Stored dataset items:
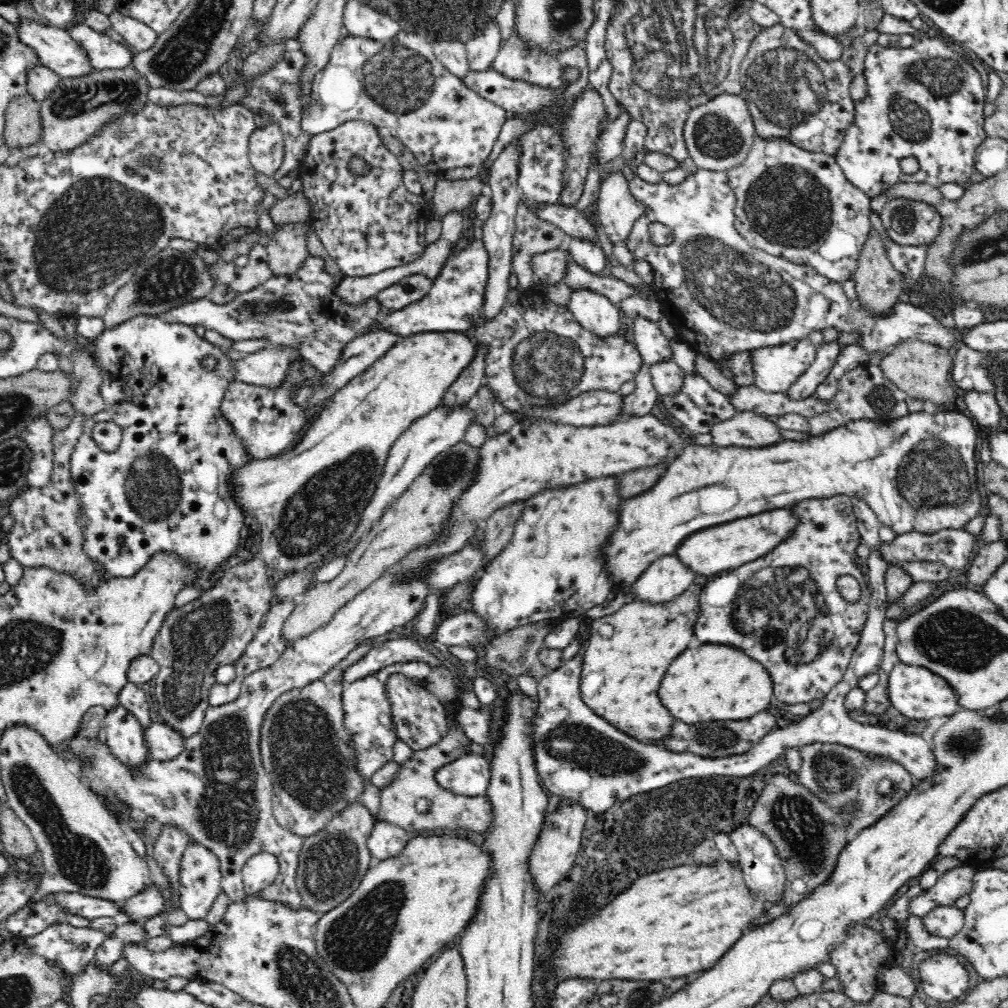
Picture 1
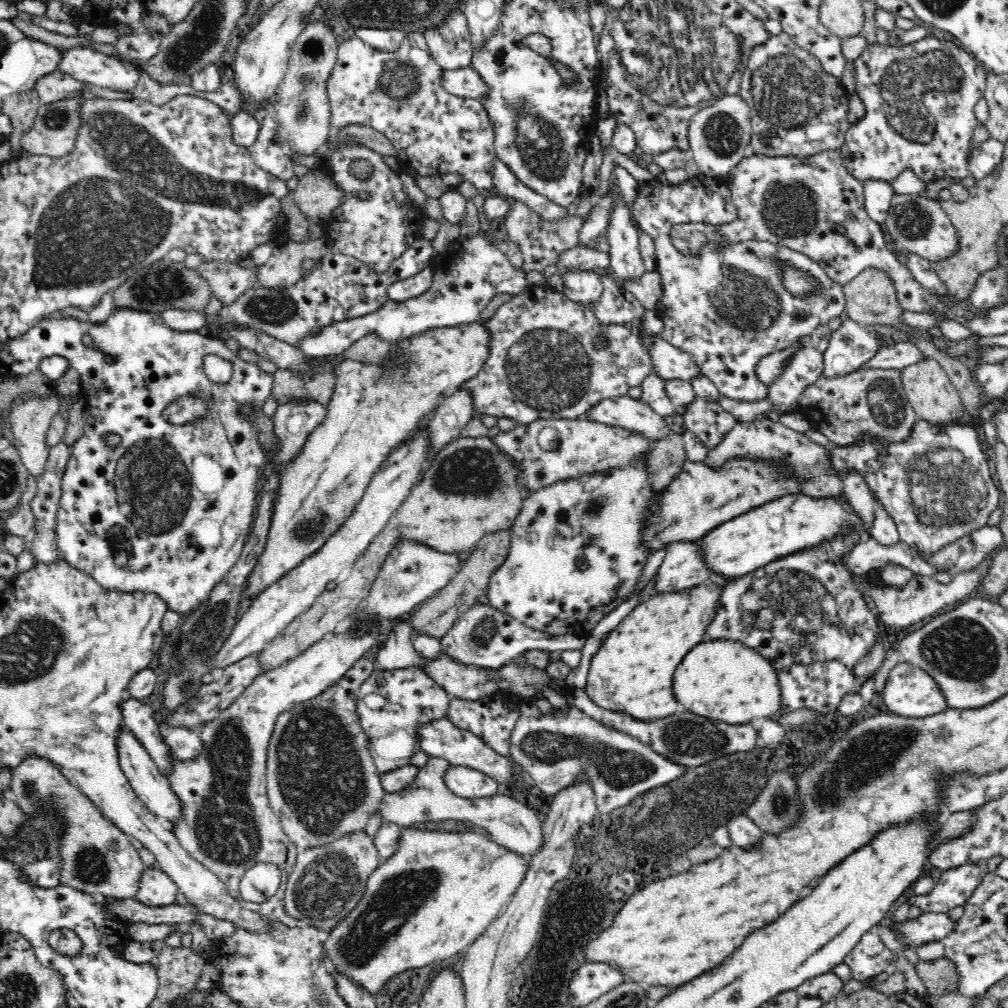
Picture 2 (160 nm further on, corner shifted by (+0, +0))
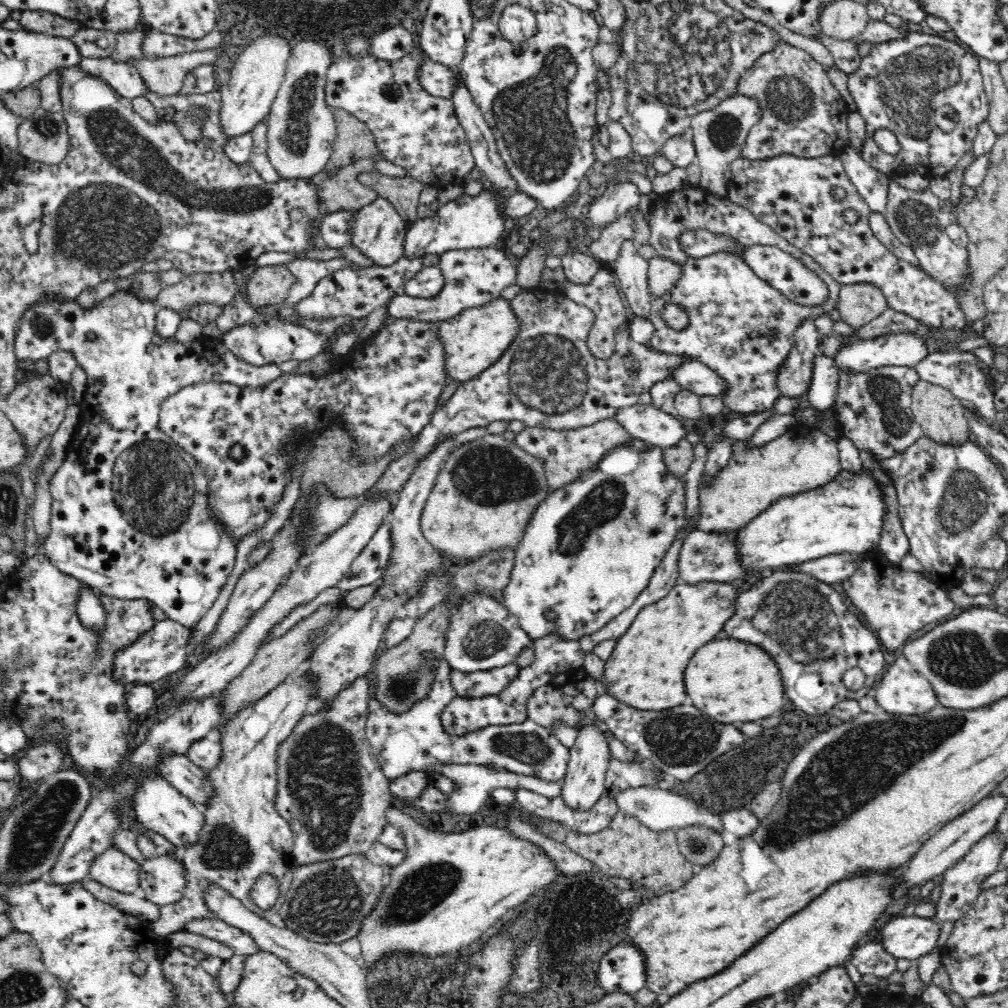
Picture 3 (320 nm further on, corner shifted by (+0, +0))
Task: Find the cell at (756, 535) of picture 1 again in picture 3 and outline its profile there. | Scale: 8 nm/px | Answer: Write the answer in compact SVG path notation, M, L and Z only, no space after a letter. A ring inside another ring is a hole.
M862 467L858 474L849 470L840 470L828 484L822 484L818 488L796 493L775 502L752 522L738 530L736 542L739 546L743 566L754 574L754 572L762 572L766 568L770 570L770 568L800 564L800 562L816 560L816 558L831 554L877 551L883 522L888 515L889 510L887 510L885 503L883 488L876 478L871 476L869 470Z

▶ _Task to complete_
Within the records above, each line containing "further" is to be returned.

▶ _Result_
Picture 2 (160 nm further on, corner shifted by (+0, +0))
Picture 3 (320 nm further on, corner shifted by (+0, +0))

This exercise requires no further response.